## Provided records
:::::

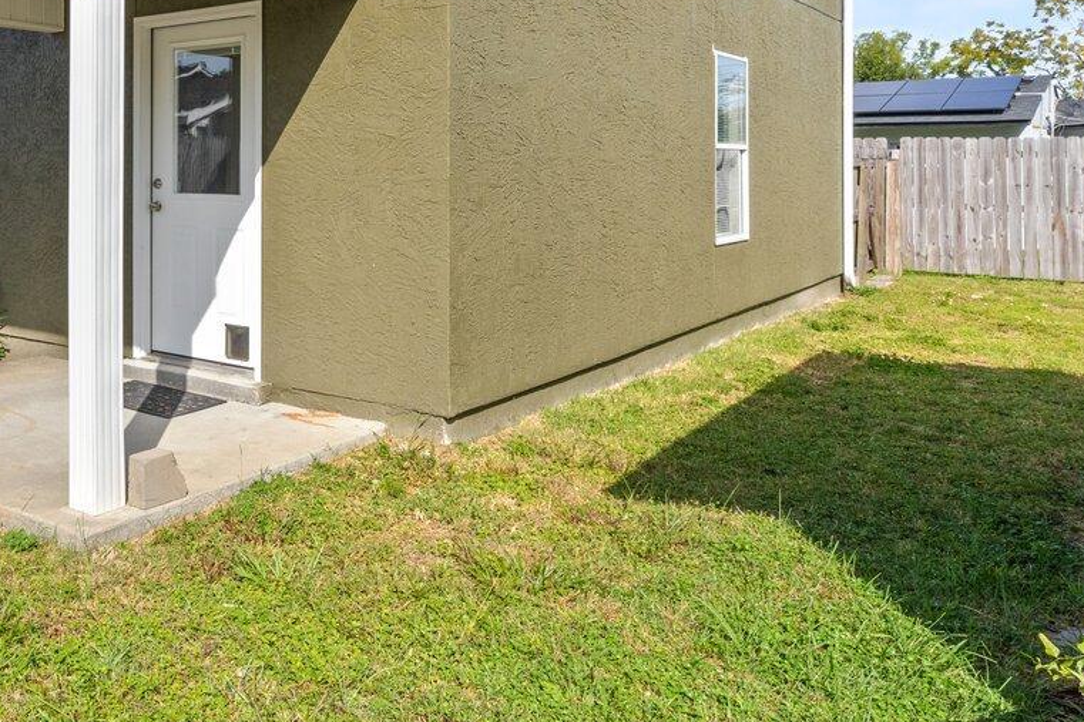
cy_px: 176
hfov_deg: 50.1
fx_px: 1054
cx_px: 171
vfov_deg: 36.9
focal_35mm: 35
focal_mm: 13
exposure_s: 1/500
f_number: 10
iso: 500
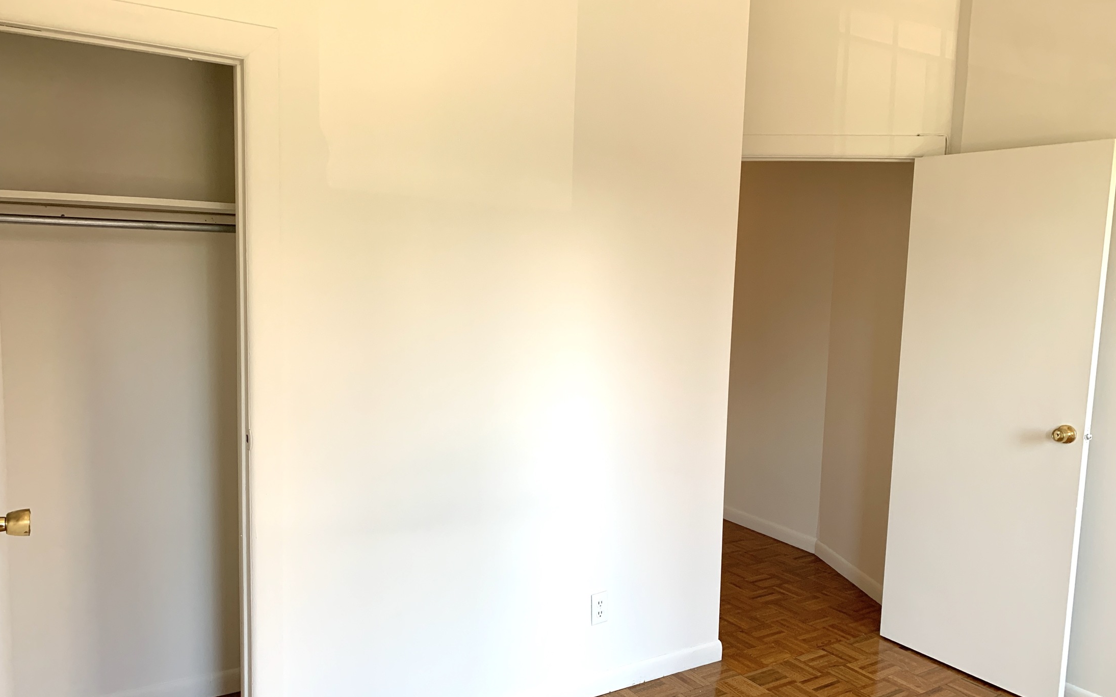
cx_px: 564
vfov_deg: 44.5
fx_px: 852
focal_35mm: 28
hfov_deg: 66.5
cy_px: 375
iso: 100
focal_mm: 4.25
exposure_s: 1/121
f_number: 1.8
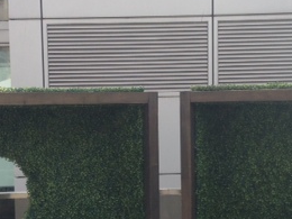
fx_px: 725
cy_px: 167
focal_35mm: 86
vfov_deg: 17.1
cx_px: 173
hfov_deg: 22.7
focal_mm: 4.28
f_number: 2.4
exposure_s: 1/575
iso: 64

:::::

## Work order
The required output is every line from the one containing "hfov_deg: 50.1" through the last line of the records, inclusive, reproduced exactly and without pictures.

## Exercise result
hfov_deg: 50.1
fx_px: 1054
cx_px: 171
vfov_deg: 36.9
focal_35mm: 35
focal_mm: 13
exposure_s: 1/500
f_number: 10
iso: 500
cx_px: 564
vfov_deg: 44.5
fx_px: 852
focal_35mm: 28
hfov_deg: 66.5
cy_px: 375
iso: 100
focal_mm: 4.25
exposure_s: 1/121
f_number: 1.8
fx_px: 725
cy_px: 167
focal_35mm: 86
vfov_deg: 17.1
cx_px: 173
hfov_deg: 22.7
focal_mm: 4.28
f_number: 2.4
exposure_s: 1/575
iso: 64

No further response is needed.